[Your task] Using the listing below, set down each line from the line containing "- [func (e *Encoder) Order(ord" through the line containing "- [Performance Optimization](#performance-optimization)", both ends included, exactly and with nothing added.

The data START

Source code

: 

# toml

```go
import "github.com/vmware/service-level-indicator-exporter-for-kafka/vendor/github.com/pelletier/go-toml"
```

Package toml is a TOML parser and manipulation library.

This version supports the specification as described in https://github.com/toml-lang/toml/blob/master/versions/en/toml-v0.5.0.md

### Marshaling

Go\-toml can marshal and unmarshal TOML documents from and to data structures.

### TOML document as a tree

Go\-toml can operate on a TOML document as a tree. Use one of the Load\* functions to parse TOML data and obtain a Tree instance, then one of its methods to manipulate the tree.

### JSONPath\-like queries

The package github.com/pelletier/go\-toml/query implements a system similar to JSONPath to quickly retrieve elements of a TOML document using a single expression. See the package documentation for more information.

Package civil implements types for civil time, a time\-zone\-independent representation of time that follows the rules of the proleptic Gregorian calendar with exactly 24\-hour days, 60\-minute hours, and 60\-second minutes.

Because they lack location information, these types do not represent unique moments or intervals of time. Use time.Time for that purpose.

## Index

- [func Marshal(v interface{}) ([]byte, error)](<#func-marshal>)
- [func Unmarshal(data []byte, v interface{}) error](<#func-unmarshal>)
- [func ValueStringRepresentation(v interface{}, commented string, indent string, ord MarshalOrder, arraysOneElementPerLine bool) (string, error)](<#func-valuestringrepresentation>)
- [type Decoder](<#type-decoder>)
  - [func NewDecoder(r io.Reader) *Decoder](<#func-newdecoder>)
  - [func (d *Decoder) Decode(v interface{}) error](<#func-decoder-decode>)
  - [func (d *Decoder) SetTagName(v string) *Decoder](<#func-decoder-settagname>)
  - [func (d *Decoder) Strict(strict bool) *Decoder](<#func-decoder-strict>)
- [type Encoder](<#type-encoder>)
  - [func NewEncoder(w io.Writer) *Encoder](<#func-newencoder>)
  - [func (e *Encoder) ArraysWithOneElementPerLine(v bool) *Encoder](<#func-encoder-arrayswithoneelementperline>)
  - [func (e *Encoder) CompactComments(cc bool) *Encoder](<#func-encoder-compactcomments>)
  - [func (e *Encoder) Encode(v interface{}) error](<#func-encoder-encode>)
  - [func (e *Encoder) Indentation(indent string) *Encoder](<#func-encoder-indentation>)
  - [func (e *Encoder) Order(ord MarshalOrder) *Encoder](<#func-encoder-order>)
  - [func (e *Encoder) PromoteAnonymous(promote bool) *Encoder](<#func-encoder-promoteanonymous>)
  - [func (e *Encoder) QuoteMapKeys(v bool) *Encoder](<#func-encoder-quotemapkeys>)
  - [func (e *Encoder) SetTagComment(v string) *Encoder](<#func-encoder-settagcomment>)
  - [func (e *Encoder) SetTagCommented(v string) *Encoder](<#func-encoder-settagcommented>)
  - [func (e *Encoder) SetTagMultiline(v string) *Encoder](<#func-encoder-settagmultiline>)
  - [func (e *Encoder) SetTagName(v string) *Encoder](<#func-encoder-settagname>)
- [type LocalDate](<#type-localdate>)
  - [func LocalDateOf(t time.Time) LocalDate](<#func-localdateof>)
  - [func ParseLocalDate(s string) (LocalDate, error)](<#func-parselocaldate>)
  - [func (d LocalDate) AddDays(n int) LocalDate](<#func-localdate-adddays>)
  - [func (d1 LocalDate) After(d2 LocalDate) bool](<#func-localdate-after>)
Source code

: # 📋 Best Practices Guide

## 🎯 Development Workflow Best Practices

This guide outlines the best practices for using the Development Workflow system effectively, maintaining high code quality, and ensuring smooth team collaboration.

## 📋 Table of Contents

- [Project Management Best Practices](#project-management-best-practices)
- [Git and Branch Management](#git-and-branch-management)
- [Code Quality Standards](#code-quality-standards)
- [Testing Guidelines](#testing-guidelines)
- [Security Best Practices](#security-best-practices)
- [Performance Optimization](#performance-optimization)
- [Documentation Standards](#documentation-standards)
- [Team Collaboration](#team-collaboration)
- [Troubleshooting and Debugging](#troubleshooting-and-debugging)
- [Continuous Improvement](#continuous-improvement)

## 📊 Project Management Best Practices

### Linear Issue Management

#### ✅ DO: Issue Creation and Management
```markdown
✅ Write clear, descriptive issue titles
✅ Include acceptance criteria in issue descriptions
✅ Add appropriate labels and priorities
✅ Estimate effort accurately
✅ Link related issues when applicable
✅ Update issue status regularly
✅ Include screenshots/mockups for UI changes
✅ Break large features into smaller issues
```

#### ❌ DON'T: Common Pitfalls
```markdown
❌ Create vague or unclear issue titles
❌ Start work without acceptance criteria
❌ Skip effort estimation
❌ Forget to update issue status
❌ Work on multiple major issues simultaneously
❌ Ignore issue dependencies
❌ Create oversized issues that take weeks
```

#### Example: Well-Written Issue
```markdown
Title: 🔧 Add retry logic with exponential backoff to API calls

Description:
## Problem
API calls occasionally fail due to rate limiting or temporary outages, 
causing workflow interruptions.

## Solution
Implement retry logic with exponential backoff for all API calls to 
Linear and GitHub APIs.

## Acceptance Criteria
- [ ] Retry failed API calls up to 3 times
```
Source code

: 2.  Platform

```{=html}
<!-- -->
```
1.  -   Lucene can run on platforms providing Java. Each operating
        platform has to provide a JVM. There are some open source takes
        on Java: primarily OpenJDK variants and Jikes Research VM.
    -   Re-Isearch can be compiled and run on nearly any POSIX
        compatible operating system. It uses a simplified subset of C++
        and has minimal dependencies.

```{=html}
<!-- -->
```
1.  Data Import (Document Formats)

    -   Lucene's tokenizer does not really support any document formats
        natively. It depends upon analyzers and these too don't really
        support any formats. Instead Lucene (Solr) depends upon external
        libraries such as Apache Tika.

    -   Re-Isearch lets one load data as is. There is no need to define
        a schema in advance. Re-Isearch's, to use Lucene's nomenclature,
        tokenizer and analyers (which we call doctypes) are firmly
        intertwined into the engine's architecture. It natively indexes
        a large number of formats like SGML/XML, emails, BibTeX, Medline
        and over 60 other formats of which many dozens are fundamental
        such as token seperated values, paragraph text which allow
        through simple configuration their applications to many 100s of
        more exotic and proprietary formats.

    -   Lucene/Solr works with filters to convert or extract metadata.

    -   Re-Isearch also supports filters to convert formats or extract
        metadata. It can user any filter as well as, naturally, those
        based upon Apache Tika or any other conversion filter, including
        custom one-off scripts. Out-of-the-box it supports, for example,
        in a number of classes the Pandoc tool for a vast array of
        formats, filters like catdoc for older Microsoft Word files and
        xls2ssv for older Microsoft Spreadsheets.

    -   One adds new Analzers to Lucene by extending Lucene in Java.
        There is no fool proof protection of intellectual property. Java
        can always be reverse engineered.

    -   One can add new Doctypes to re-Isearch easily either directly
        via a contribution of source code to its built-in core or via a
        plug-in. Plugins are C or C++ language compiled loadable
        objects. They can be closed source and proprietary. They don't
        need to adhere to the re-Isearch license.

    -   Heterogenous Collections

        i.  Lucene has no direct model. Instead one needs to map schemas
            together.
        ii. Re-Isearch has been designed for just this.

The data END

[Solution to this problem]
  - [func (e *Encoder) Order(ord MarshalOrder) *Encoder](<#func-encoder-order>)
  - [func (e *Encoder) PromoteAnonymous(promote bool) *Encoder](<#func-encoder-promoteanonymous>)
  - [func (e *Encoder) QuoteMapKeys(v bool) *Encoder](<#func-encoder-quotemapkeys>)
  - [func (e *Encoder) SetTagComment(v string) *Encoder](<#func-encoder-settagcomment>)
  - [func (e *Encoder) SetTagCommented(v string) *Encoder](<#func-encoder-settagcommented>)
  - [func (e *Encoder) SetTagMultiline(v string) *Encoder](<#func-encoder-settagmultiline>)
  - [func (e *Encoder) SetTagName(v string) *Encoder](<#func-encoder-settagname>)
- [type LocalDate](<#type-localdate>)
  - [func LocalDateOf(t time.Time) LocalDate](<#func-localdateof>)
  - [func ParseLocalDate(s string) (LocalDate, error)](<#func-parselocaldate>)
  - [func (d LocalDate) AddDays(n int) LocalDate](<#func-localdate-adddays>)
  - [func (d1 LocalDate) After(d2 LocalDate) bool](<#func-localdate-after>)
Source code

: # 📋 Best Practices Guide

## 🎯 Development Workflow Best Practices

This guide outlines the best practices for using the Development Workflow system effectively, maintaining high code quality, and ensuring smooth team collaboration.

## 📋 Table of Contents

- [Project Management Best Practices](#project-management-best-practices)
- [Git and Branch Management](#git-and-branch-management)
- [Code Quality Standards](#code-quality-standards)
- [Testing Guidelines](#testing-guidelines)
- [Security Best Practices](#security-best-practices)
- [Performance Optimization](#performance-optimization)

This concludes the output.